Nessas perspectivas, é oportuna a publicação dos "melhores contos" de Marcos Rey (1925-1999) na coleção editorial desse nome (São Paulo: Global, 1999). Se os livros de contos são o maior inimigo dos contistas (pela inevitável desigualdade a que estão condenados), as antologias acrescentam a esse inconveniente o defeito específico de todas elas, que é despertar os maus intintos do leitor: a tentação da discordância. Com "Traje a rigor" e "O enterro da cafetina" Marcos Rey escreveu legítimas obras-primas do conto brasileiro, mas não é menos certo que, em outros, deixou-se levar pela facilidade, deriva em que sacrificou boa parte da grande obra que poderia ter deixado.

De qualquer forma, era um contista nato, com estilo narrativo de alta precisão, embora sujeito aos impulsos da espontaneidade.
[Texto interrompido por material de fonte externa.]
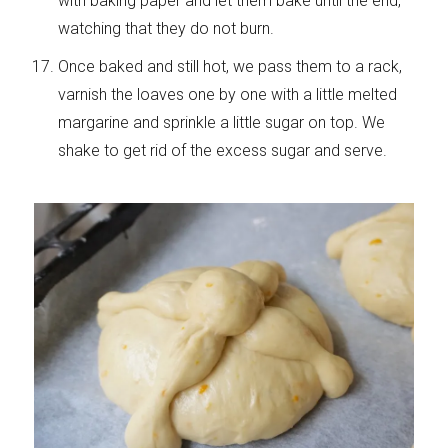
with baking paper and let them bake until the end,
watching that they do not burn.
Once baked and still hot, we pass them to a rack,
varnish the loaves one by one with a little melted
margarine and sprinkle a little sugar on top. We
shake to get rid of the excess sugar and serve.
Suas figuras da noite paulistana são incomparáveis e autênticas, como, ainda uma vez, no quadro extraordinário de "Traje a rigor" ou na ironia irresistível de "O guerrilheiro", conto em que "revolucionários" de bar se propõem a destruir o capitalismo pela "execução" dos ricos à custa de coquetéis molotov: "Vamos marcar a ação para sábado, não?' - calculou, soturno, o homem calvo que chefiava a reunião." Infelizmente, um dos conspiradores não poderia tomar parte na "ação": "Sábado vou dormir com Marlene.". É, naturalmente, expulso como traidor, enquanto os amigos se exercitam em atirar os coquetéis pela janela da sala sobre um terreno baldio: "Com seu braço curto, mas robusto, Gianini lançou o litro, que descreveu uma longa curva no espaço até o terreno abandonado. Uma vasta chama se ergueu com um surdo rumor. Em seguida, o fogo se estendeu por um longo trecho do terreno. Um mendigo que dormia alí saiu correndo (...)."

Marcos Rey estreou em 1953 com Um gato no Triângulo, de qualidade ainda no estado embrionário, por assim dizer, o que agora é fácil de perceber graças a sabedoria retrospectiva. Depois disso, fez vitoriosa carreira na literatura infanto-juvenil e nas telenovelas, o que é a mesma coisa. Rodrigo Lacerda, de seu lado, parece ter vindo para ficar na ficção brasileira, embora demasiadamente inclinado às fantasias desenfreadas. A inverossimilhança é o seu forte, contrariando o tropismo realista que, por paradoxo, é próprio da ficção.

A imaginação transbordante sacrificou o que poderia ter sido duas boas novelas (O mistério do leão rampante e A dialética das larvas), agora contida na miscelânea de Tripé (Cotia, SP: Ateliê, 1999). Contida, mas não dominada. Assim, por exemplo, o "motivo" narrativo de base em "Comida" será dificilmente aceitável: trata-se de um gourmet que mantém duas ratazanas em gaiolas, servindo-lhes delicadas iguarias em louça de qualidade e copos de cristal, tudo terminando numa cena de dramalhão antigo: "Luciano desce correndo as escadas. (...). As duas ratazanas estão cobertas de pó e sangue (...). Desesperado, Luciano começa a jogar tudo no chão. Derruba os caixotes e, junto com eles, as gaiolas. Espalha os tapetes, avança sobre a mesinha de jantar e espatifa os pratos contra a parede, quebra os copos com as mãos (...)."

Ele pode fazer melhor, como no conto "Estante nova", escrito com sensibilidade e espírito, além do domínio do instrumento. Na biblioteca desarrumada pela mudança, o personagem reintroduz a ordem no mundo da literatura.